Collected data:

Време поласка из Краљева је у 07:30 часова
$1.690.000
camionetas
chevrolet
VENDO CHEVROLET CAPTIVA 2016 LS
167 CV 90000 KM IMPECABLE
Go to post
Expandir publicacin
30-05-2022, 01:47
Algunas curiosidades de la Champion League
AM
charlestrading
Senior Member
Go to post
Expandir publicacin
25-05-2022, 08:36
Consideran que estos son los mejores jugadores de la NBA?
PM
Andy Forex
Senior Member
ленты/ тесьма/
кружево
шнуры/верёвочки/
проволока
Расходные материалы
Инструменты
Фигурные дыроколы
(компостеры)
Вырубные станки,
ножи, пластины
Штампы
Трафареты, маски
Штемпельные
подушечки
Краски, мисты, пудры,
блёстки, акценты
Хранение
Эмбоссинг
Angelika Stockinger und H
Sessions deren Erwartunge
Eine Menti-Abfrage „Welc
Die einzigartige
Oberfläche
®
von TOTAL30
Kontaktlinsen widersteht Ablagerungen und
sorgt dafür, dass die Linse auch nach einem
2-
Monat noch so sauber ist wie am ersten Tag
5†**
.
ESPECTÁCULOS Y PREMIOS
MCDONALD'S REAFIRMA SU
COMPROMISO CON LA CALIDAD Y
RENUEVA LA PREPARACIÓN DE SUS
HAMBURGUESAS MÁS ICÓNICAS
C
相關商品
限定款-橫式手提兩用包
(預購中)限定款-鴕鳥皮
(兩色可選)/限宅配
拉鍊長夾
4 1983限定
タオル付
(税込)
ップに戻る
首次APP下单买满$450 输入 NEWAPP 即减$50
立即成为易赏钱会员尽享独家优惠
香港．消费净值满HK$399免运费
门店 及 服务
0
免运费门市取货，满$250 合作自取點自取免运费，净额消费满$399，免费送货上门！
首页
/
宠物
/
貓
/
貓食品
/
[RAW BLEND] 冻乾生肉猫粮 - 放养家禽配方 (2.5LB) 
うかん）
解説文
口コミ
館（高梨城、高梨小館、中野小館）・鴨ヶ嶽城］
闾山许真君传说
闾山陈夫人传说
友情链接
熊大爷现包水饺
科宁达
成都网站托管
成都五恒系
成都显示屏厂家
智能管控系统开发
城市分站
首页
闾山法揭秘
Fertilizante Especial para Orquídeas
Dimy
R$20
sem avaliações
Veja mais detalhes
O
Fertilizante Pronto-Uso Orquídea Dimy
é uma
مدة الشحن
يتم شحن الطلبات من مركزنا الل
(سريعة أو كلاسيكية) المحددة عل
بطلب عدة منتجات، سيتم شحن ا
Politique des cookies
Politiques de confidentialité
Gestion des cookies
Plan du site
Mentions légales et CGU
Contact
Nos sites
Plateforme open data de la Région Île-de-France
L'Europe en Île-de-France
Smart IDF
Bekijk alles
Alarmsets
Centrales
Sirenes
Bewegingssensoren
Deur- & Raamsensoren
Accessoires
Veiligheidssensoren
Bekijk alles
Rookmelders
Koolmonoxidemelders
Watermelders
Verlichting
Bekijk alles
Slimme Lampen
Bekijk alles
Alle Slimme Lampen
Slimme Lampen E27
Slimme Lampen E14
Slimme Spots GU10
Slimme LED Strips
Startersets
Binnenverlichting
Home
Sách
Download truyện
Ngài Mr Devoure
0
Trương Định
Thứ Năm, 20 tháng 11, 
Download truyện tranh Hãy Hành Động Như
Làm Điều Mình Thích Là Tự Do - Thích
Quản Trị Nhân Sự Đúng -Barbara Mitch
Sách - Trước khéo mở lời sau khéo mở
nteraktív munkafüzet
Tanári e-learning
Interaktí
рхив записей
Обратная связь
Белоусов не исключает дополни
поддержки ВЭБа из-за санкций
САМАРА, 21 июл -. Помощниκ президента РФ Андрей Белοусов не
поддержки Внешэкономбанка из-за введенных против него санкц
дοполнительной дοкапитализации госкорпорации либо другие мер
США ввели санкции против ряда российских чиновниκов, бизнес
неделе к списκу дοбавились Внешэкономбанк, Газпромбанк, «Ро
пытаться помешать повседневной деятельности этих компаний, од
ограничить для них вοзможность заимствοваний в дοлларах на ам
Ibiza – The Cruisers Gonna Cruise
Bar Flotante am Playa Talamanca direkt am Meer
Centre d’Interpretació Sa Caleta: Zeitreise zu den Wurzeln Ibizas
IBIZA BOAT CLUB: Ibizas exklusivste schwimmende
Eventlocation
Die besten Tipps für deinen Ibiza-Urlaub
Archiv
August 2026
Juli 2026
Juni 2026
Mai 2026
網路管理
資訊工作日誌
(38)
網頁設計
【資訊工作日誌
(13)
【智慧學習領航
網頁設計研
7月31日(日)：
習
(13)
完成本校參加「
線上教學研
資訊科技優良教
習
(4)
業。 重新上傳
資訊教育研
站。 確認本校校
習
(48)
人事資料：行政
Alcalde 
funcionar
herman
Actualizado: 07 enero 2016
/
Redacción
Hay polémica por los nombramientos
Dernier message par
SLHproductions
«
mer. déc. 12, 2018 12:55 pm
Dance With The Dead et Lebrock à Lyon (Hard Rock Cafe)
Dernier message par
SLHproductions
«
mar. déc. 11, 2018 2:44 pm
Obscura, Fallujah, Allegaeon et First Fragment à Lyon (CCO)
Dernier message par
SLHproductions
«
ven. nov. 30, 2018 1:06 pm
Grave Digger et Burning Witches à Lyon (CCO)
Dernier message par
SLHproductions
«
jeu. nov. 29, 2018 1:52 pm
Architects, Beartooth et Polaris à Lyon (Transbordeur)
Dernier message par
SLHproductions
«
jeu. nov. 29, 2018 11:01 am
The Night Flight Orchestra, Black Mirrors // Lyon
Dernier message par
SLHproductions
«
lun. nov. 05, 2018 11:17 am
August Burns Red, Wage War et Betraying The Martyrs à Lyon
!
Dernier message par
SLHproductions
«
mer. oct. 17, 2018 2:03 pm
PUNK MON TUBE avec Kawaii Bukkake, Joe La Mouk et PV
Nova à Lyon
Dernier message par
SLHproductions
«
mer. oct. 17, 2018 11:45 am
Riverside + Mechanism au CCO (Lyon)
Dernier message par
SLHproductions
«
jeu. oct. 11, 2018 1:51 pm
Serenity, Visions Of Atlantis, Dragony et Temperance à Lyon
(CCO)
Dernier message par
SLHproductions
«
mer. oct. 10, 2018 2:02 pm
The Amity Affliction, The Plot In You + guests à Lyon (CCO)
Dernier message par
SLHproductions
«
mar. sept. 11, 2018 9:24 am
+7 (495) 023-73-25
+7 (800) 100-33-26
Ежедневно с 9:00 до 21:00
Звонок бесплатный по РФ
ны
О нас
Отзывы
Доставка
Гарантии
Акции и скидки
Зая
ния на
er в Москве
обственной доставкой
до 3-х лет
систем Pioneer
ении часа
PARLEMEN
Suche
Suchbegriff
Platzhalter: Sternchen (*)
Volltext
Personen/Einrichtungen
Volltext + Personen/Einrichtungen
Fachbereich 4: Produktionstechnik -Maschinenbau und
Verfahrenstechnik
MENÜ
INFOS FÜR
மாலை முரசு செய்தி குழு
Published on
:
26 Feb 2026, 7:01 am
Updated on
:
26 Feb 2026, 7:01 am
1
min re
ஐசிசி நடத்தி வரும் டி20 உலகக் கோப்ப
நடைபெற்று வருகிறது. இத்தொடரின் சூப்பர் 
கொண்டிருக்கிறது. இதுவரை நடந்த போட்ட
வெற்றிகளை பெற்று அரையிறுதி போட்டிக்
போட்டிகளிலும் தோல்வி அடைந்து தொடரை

◆ Task prompt ◆
For every entry above, give it back exactly as written.

◆ Completed exercise ◆
Време поласка из Краљева је у 07:30 часова
$1.690.000
camionetas
chevrolet
VENDO CHEVROLET CAPTIVA 2016 LS
167 CV 90000 KM IMPECABLE
Go to post
Expandir publicacin
30-05-2022, 01:47
Algunas curiosidades de la Champion League
AM
charlestrading
Senior Member
Go to post
Expandir publicacin
25-05-2022, 08:36
Consideran que estos son los mejores jugadores de la NBA?
PM
Andy Forex
Senior Member
ленты/ тесьма/
кружево
шнуры/верёвочки/
проволока
Расходные материалы
Инструменты
Фигурные дыроколы
(компостеры)
Вырубные станки,
ножи, пластины
Штампы
Трафареты, маски
Штемпельные
подушечки
Краски, мисты, пудры,
блёстки, акценты
Хранение
Эмбоссинг
Angelika Stockinger und H
Sessions deren Erwartunge
Eine Menti-Abfrage „Welc
Die einzigartige
Oberfläche
®
von TOTAL30
Kontaktlinsen widersteht Ablagerungen und
sorgt dafür, dass die Linse auch nach einem
2-
Monat noch so sauber ist wie am ersten Tag
5†**
.
ESPECTÁCULOS Y PREMIOS
MCDONALD'S REAFIRMA SU
COMPROMISO CON LA CALIDAD Y
RENUEVA LA PREPARACIÓN DE SUS
HAMBURGUESAS MÁS ICÓNICAS
C
相關商品
限定款-橫式手提兩用包
(預購中)限定款-鴕鳥皮
(兩色可選)/限宅配
拉鍊長夾
4 1983限定
タオル付
(税込)
ップに戻る
首次APP下单买满$450 输入 NEWAPP 即减$50
立即成为易赏钱会员尽享独家优惠
香港．消费净值满HK$399免运费
门店 及 服务
0
免运费门市取货，满$250 合作自取點自取免运费，净额消费满$399，免费送货上门！
首页
/
宠物
/
貓
/
貓食品
/
[RAW BLEND] 冻乾生肉猫粮 - 放养家禽配方 (2.5LB) 
うかん）
解説文
口コミ
館（高梨城、高梨小館、中野小館）・鴨ヶ嶽城］
闾山许真君传说
闾山陈夫人传说
友情链接
熊大爷现包水饺
科宁达
成都网站托管
成都五恒系
成都显示屏厂家
智能管控系统开发
城市分站
首页
闾山法揭秘
Fertilizante Especial para Orquídeas
Dimy
R$20
sem avaliações
Veja mais detalhes
O
Fertilizante Pronto-Uso Orquídea Dimy
é uma
مدة الشحن
يتم شحن الطلبات من مركزنا الل
(سريعة أو كلاسيكية) المحددة عل
بطلب عدة منتجات، سيتم شحن ا
Politique des cookies
Politiques de confidentialité
Gestion des cookies
Plan du site
Mentions légales et CGU
Contact
Nos sites
Plateforme open data de la Région Île-de-France
L'Europe en Île-de-France
Smart IDF
Bekijk alles
Alarmsets
Centrales
Sirenes
Bewegingssensoren
Deur- & Raamsensoren
Accessoires
Veiligheidssensoren
Bekijk alles
Rookmelders
Koolmonoxidemelders
Watermelders
Verlichting
Bekijk alles
Slimme Lampen
Bekijk alles
Alle Slimme Lampen
Slimme Lampen E27
Slimme Lampen E14
Slimme Spots GU10
Slimme LED Strips
Startersets
Binnenverlichting
Home
Sách
Download truyện
Ngài Mr Devoure
0
Trương Định
Thứ Năm, 20 tháng 11, 
Download truyện tranh Hãy Hành Động Như
Làm Điều Mình Thích Là Tự Do - Thích
Quản Trị Nhân Sự Đúng -Barbara Mitch
Sách - Trước khéo mở lời sau khéo mở
nteraktív munkafüzet
Tanári e-learning
Interaktí
рхив записей
Обратная связь
Белоусов не исключает дополни
поддержки ВЭБа из-за санкций
САМАРА, 21 июл -. Помощниκ президента РФ Андрей Белοусов не
поддержки Внешэкономбанка из-за введенных против него санкц
дοполнительной дοкапитализации госкорпорации либо другие мер
США ввели санкции против ряда российских чиновниκов, бизнес
неделе к списκу дοбавились Внешэкономбанк, Газпромбанк, «Ро
пытаться помешать повседневной деятельности этих компаний, од
ограничить для них вοзможность заимствοваний в дοлларах на ам
Ibiza – The Cruisers Gonna Cruise
Bar Flotante am Playa Talamanca direkt am Meer
Centre d’Interpretació Sa Caleta: Zeitreise zu den Wurzeln Ibizas
IBIZA BOAT CLUB: Ibizas exklusivste schwimmende
Eventlocation
Die besten Tipps für deinen Ibiza-Urlaub
Archiv
August 2026
Juli 2026
Juni 2026
Mai 2026
網路管理
資訊工作日誌
(38)
網頁設計
【資訊工作日誌
(13)
【智慧學習領航
網頁設計研
7月31日(日)：
習
(13)
完成本校參加「
線上教學研
資訊科技優良教
習
(4)
業。 重新上傳
資訊教育研
站。 確認本校校
習
(48)
人事資料：行政
Alcalde 
funcionar
herman
Actualizado: 07 enero 2016
/
Redacción
Hay polémica por los nombramientos
Dernier message par
SLHproductions
«
mer. déc. 12, 2018 12:55 pm
Dance With The Dead et Lebrock à Lyon (Hard Rock Cafe)
Dernier message par
SLHproductions
«
mar. déc. 11, 2018 2:44 pm
Obscura, Fallujah, Allegaeon et First Fragment à Lyon (CCO)
Dernier message par
SLHproductions
«
ven. nov. 30, 2018 1:06 pm
Grave Digger et Burning Witches à Lyon (CCO)
Dernier message par
SLHproductions
«
jeu. nov. 29, 2018 1:52 pm
Architects, Beartooth et Polaris à Lyon (Transbordeur)
Dernier message par
SLHproductions
«
jeu. nov. 29, 2018 11:01 am
The Night Flight Orchestra, Black Mirrors // Lyon
Dernier message par
SLHproductions
«
lun. nov. 05, 2018 11:17 am
August Burns Red, Wage War et Betraying The Martyrs à Lyon
!
Dernier message par
SLHproductions
«
mer. oct. 17, 2018 2:03 pm
PUNK MON TUBE avec Kawaii Bukkake, Joe La Mouk et PV
Nova à Lyon
Dernier message par
SLHproductions
«
mer. oct. 17, 2018 11:45 am
Riverside + Mechanism au CCO (Lyon)
Dernier message par
SLHproductions
«
jeu. oct. 11, 2018 1:51 pm
Serenity, Visions Of Atlantis, Dragony et Temperance à Lyon
(CCO)
Dernier message par
SLHproductions
«
mer. oct. 10, 2018 2:02 pm
The Amity Affliction, The Plot In You + guests à Lyon (CCO)
Dernier message par
SLHproductions
«
mar. sept. 11, 2018 9:24 am
+7 (495) 023-73-25
+7 (800) 100-33-26
Ежедневно с 9:00 до 21:00
Звонок бесплатный по РФ
ны
О нас
Отзывы
Доставка
Гарантии
Акции и скидки
Зая
ния на
er в Москве
обственной доставкой
до 3-х лет
систем Pioneer
ении часа
PARLEMEN
Suche
Suchbegriff
Platzhalter: Sternchen (*)
Volltext
Personen/Einrichtungen
Volltext + Personen/Einrichtungen
Fachbereich 4: Produktionstechnik -Maschinenbau und
Verfahrenstechnik
MENÜ
INFOS FÜR
மாலை முரசு செய்தி குழு
Published on
:
26 Feb 2026, 7:01 am
Updated on
:
26 Feb 2026, 7:01 am
1
min re
ஐசிசி நடத்தி வரும் டி20 உலகக் கோப்ப
நடைபெற்று வருகிறது. இத்தொடரின் சூப்பர் 
கொண்டிருக்கிறது. இதுவரை நடந்த போட்ட
வெற்றிகளை பெற்று அரையிறுதி போட்டிக்
போட்டிகளிலும் தோல்வி அடைந்து தொடரை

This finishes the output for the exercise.